▸ **Fragmento del documento**:
-.-.-

Las internaciones por salud mental subieron 42%
Las internaciones por salud mental subieron 42% y las consultas 23%. En Mar del Plata alertan por la presión sobre el sistema público de atención.

Las internaciones por salud mental aumentaron 42% y las consultas vinculadas al tema crecieron 23%, según el segundo Informe de Salud Mental presentado en el Senado. El relevamiento reunió referentes de 14 provincias, que representan al 70,85% de la población argentina, y encendió una alerta por la presión creciente sobre los sistemas públicos de atención.
El informe plantea que las provincias reforzaron sus dispositivos, pero advierten que no cuentan con recursos suficientes para responder a una demanda que sigue creciendo. Entre las dificultades señaladas aparecen la falta de equipos en disciplinas críticas y la necesidad de asumir con fondos propios responsabilidades que antes tenían respaldo nacional.
En Mar del Plata, Juan Pablo Issel, decano de la Facultad de Psicología de la UNMdP, vinculó parte de esa presión con el deterioro del acceso a tratamientos privados. Según explicó, cuando las obras sociales dejan de cubrir prestaciones o una persona ya no puede pagar una atención particular, el sistema público recibe consultas que antes podían resolverse por otra vía.
El dato presupuestario expone la dimensión del problema: Issel indicó que la Ley Nacional de Salud Mental establece que el área debería recibir el 10% del presupuesto total de salud, pero que actualmente ronda el 1,4%. A eso se suman recursos humanos, infraestructura y una capacidad de respuesta pública que, según el especialista, no creció al mismo ritmo que la demanda y en algunos casos se redujo.

-.-.-

▸ **Consignas**:
a – Enumera todos los valores porcentuales distintos que aparecen en la nota sobre salud mental.
b – Copia de la nota sobre salud mental el fragmento que va desde "Las internaciones por salud mental aumentaron" hasta "públicos de atención.".
El material siguiente no guarda relación con la nota sobre salud mental.

▸ **Extractos del material**:
-.-.-

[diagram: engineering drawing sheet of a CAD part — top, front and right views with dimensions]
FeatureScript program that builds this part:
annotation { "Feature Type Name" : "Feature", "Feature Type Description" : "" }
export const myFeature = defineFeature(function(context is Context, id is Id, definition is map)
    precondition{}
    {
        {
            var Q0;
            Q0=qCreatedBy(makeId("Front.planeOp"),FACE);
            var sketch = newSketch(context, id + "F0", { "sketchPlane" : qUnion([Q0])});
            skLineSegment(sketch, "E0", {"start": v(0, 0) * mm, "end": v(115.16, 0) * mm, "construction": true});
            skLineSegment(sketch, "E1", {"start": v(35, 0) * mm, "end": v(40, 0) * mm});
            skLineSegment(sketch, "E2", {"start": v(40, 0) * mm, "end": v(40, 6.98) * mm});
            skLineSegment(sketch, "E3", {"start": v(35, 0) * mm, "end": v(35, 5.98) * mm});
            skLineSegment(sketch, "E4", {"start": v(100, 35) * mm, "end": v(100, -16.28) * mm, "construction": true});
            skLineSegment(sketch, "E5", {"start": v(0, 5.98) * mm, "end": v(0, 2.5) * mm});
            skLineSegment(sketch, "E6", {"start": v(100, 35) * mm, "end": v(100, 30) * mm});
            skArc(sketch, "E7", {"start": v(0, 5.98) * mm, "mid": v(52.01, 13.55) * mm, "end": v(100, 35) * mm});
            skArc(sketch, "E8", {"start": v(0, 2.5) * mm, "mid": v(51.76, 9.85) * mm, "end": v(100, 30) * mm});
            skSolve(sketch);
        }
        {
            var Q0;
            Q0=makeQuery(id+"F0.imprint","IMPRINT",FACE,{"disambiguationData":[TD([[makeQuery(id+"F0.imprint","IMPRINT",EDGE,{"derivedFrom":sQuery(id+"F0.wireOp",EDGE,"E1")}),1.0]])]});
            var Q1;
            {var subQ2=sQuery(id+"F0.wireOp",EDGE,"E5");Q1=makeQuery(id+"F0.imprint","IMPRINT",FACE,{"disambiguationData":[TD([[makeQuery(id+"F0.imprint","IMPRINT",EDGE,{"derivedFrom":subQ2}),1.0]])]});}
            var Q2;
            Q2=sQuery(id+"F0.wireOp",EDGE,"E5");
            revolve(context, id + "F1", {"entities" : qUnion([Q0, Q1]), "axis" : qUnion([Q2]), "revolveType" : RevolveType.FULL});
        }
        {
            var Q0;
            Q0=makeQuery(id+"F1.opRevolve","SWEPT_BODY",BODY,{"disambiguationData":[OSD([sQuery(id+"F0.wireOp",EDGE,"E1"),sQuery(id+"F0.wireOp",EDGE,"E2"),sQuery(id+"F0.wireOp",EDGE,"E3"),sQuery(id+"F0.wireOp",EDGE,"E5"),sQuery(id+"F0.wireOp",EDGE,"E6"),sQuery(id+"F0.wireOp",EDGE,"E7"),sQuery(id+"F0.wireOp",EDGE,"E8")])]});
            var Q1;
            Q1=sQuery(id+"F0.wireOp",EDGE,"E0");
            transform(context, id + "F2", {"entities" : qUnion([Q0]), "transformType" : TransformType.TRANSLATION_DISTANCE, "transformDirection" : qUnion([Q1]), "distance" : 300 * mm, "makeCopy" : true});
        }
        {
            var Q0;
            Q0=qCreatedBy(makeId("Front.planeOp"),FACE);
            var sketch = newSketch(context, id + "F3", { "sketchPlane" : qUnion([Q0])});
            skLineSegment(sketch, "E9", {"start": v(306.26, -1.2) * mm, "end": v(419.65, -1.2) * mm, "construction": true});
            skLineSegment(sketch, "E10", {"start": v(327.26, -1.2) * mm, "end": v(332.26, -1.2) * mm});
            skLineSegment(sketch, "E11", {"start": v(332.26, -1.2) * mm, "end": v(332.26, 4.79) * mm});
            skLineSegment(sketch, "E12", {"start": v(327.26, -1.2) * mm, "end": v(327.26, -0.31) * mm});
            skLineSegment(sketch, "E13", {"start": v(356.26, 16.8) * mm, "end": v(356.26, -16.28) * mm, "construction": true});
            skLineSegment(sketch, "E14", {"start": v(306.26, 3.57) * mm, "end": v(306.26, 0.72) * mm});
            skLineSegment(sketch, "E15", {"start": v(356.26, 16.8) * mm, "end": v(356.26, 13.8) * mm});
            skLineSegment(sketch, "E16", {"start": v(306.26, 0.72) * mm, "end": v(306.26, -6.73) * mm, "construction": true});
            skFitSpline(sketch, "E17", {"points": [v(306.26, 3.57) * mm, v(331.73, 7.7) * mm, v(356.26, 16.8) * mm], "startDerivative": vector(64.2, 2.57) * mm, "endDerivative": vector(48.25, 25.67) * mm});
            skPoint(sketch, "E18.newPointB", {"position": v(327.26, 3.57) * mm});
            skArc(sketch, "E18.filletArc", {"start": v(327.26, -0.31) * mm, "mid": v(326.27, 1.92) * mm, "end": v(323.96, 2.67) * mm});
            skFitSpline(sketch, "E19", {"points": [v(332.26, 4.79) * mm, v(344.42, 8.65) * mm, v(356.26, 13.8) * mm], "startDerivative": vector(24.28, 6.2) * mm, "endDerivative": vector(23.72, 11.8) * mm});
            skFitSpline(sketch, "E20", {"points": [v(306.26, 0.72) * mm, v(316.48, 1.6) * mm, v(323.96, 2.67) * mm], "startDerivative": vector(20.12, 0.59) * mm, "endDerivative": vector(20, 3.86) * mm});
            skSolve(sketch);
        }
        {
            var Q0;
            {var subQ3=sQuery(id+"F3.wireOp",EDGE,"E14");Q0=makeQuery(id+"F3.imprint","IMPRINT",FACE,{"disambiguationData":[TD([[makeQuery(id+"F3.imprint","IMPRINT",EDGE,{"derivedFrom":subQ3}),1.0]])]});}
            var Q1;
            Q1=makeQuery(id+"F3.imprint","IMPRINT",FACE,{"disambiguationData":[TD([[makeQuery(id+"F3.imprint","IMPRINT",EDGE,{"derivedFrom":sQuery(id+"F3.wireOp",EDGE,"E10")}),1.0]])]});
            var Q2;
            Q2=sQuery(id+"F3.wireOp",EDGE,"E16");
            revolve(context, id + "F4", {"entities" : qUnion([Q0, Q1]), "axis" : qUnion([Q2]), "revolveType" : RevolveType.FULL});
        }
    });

-.-.-

▸ **Soluciones**:
a – 42%, 23%, 70,85%, 10% y 1,4%.

b –
Las internaciones por salud mental aumentaron 42% y las consultas vinculadas al tema crecieron 23%, según el segundo Informe de Salud Mental presentado en el Senado. El relevamiento reunió referentes de 14 provincias, que representan al 70,85% de la población argentina, y encendió una alerta por la presión creciente sobre los sistemas públicos de atención.